Link to more details on what the OP is working on:

https://github.com/mimoo/Diffie-Hellman_Backdoor/tree/master...

yeukhon · on March 23, 2016

I am always interested in knowing how cryptographers come up with these big big big big numbers?

https://github.com/mimoo/Diffie-Hellman_Backdoor/blob/master...

They appear to be mysterious, magic numbers in every single crypto implementation. And many are written in byte form. I mean how can people comprehend them?

tptacek · on March 23, 2016

People generate large primes using programs designed to do that, and maybe generators/primitive roots for those primes using a CAS like Sage or Octave/Matlab. The same goes for ECC crypto, with a lot of extra testing/filtering to find "nice" constants.

A lot of the other giant numbers you see in cryptosystems are random numbers derived from other constants.

Sometimes there are things to learn by studying the numbers themselves.

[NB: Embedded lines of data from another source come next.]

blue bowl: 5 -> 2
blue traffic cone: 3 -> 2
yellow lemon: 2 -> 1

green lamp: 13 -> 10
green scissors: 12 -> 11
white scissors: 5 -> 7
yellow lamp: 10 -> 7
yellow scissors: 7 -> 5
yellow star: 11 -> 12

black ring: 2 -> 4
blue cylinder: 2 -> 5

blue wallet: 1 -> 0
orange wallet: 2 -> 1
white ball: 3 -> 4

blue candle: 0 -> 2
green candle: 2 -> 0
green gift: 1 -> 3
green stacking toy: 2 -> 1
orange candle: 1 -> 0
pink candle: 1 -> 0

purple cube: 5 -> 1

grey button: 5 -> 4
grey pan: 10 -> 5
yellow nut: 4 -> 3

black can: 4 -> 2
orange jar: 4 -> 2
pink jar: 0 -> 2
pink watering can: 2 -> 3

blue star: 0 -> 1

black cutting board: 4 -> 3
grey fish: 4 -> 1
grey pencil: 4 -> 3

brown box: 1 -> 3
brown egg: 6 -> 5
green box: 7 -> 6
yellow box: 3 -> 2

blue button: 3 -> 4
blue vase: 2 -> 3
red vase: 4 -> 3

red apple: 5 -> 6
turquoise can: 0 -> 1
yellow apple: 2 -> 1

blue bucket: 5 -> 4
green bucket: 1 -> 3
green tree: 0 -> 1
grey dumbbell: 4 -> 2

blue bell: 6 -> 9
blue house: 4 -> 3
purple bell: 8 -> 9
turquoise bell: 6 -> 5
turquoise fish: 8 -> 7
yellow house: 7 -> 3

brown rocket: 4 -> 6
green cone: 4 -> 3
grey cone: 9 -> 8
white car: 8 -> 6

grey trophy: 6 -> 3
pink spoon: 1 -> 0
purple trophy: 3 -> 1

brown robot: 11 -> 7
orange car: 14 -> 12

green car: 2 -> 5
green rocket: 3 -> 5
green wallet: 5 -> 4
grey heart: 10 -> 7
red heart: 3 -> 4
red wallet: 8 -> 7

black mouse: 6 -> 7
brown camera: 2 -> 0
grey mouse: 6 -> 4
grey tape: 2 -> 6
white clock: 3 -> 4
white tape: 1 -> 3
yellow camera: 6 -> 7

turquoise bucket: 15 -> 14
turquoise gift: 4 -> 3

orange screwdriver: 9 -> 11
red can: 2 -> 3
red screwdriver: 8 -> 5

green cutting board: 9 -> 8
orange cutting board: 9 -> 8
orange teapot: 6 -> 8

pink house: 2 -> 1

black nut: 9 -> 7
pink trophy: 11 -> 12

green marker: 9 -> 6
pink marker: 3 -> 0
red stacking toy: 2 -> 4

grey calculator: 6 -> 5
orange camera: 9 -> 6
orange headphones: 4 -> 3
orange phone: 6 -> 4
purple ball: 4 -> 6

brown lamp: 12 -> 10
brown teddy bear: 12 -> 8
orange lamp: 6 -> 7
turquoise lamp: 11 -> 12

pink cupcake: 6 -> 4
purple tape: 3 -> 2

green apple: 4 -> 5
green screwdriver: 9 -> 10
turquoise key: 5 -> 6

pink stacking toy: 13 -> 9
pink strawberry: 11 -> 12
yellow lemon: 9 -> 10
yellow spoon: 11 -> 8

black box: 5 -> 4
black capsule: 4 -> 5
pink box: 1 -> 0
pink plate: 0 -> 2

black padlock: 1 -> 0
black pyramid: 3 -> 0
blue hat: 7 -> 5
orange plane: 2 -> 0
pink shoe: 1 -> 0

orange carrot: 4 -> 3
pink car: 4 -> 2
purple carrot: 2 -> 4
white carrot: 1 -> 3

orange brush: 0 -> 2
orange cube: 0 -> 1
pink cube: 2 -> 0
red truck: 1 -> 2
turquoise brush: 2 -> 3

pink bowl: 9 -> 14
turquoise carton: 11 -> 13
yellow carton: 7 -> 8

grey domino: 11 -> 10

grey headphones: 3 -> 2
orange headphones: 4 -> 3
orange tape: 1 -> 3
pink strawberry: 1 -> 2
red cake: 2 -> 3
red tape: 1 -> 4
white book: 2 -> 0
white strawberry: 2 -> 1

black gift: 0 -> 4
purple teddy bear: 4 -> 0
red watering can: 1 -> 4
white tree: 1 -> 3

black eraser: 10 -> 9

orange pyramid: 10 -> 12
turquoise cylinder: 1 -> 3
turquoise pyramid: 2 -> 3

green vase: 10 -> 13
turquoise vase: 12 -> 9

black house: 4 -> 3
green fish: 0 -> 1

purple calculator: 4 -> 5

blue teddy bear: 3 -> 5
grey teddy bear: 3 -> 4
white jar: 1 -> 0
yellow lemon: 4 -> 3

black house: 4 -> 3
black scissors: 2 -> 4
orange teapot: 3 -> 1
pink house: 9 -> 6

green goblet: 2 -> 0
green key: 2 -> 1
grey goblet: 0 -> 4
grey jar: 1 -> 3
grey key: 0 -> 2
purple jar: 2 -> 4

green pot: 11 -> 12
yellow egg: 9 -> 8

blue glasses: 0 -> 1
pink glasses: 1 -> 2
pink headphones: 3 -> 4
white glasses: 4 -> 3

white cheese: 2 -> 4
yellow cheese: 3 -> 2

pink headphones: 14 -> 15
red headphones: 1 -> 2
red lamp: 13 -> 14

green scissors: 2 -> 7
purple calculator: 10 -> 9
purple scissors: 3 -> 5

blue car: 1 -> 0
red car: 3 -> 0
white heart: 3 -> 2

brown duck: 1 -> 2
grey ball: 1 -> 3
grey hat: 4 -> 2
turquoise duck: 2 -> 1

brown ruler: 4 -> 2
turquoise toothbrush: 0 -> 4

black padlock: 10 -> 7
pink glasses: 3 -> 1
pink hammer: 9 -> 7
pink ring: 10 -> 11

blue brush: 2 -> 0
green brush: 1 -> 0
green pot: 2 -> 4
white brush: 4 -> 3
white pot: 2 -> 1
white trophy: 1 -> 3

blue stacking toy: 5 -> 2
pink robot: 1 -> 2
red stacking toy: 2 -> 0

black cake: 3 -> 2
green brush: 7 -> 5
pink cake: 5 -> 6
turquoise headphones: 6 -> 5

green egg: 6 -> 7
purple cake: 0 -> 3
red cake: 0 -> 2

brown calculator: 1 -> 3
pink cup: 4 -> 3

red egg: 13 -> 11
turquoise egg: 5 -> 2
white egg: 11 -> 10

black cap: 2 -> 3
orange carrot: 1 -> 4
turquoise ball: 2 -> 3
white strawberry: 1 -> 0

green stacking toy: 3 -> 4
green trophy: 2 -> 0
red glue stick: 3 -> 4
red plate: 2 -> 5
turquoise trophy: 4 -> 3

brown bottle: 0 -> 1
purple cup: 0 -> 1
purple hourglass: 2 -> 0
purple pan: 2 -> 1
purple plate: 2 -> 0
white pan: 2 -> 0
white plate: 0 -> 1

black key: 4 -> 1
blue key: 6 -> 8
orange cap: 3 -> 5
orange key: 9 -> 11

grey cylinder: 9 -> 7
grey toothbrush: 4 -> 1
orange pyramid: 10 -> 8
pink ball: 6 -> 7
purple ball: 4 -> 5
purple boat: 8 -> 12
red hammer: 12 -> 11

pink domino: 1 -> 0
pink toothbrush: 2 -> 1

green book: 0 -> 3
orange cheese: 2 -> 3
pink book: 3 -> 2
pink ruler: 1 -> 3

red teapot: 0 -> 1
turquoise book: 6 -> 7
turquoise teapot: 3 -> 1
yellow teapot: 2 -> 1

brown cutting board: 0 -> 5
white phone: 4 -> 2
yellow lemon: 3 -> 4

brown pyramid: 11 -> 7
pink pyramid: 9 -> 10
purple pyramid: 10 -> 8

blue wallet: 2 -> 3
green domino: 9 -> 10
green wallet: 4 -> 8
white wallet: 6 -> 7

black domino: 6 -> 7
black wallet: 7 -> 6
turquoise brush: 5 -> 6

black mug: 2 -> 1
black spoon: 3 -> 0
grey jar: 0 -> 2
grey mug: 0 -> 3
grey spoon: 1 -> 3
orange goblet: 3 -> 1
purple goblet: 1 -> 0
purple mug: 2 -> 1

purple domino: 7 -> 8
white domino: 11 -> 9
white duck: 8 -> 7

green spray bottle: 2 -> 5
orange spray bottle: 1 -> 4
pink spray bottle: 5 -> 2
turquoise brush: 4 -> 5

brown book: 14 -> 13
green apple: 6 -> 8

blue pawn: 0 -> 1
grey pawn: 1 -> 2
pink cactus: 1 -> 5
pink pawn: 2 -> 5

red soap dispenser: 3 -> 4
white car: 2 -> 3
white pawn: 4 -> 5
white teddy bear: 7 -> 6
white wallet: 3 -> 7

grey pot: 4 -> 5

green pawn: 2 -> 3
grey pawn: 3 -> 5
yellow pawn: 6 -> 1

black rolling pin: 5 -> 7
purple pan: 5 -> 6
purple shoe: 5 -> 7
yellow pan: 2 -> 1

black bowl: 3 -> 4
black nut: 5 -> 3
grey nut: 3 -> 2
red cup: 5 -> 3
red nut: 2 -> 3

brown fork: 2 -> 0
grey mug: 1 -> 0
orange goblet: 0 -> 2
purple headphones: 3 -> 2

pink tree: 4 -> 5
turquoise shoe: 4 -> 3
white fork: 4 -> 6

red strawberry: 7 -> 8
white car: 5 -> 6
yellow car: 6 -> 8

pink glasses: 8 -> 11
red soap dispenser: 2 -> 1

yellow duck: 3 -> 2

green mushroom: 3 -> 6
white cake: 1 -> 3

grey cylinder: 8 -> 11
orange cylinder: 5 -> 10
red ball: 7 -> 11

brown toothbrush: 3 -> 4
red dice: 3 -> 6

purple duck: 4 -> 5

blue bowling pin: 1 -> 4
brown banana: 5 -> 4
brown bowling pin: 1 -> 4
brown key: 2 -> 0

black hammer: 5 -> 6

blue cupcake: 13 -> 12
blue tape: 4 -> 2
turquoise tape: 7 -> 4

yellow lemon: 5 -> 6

For instance, the prime field in Curve25519 is a special prime with (bit-level) characteristics that make it especially nice to do math on with general-purpose computers. Other times, the numbers are, for instance, just giant random primes, and aren't themselves very interesting.

yeukhon · on March 23, 2016

I see. Thank you, tptacek.

> People generate large primes using programs designed to do that

Do you mind to name one such program?

tptacek · on March 23, 2016

Well, anything that does RSA, right?

An easy way to do this yourself is to jump into a Ruby IRB and do "OpenSSL::BN.generate_prime(512).to_s".

dunham · on March 24, 2016

If I remember right, this generates a number that is probably prime. :)

Filligree · on March 24, 2016

For values of "probably" that are effectively "certainly", yes.

y04nn · on March 23, 2016

Wikipedia gives some information.

https://en.wikipedia.org/wiki/Primality_test

https://en.wikipedia.org/wiki/Fermat%27s_little_theorem#Gene...

egonschiele · on March 23, 2016

"This repo contains some research I'm currently doing on how to bakdoor Diffie-Hellman". Is this a working backdoor, or a work-in-progress?

noobie · on March 23, 2016

It works.

https://youtu.be/W8vBm6oXlEM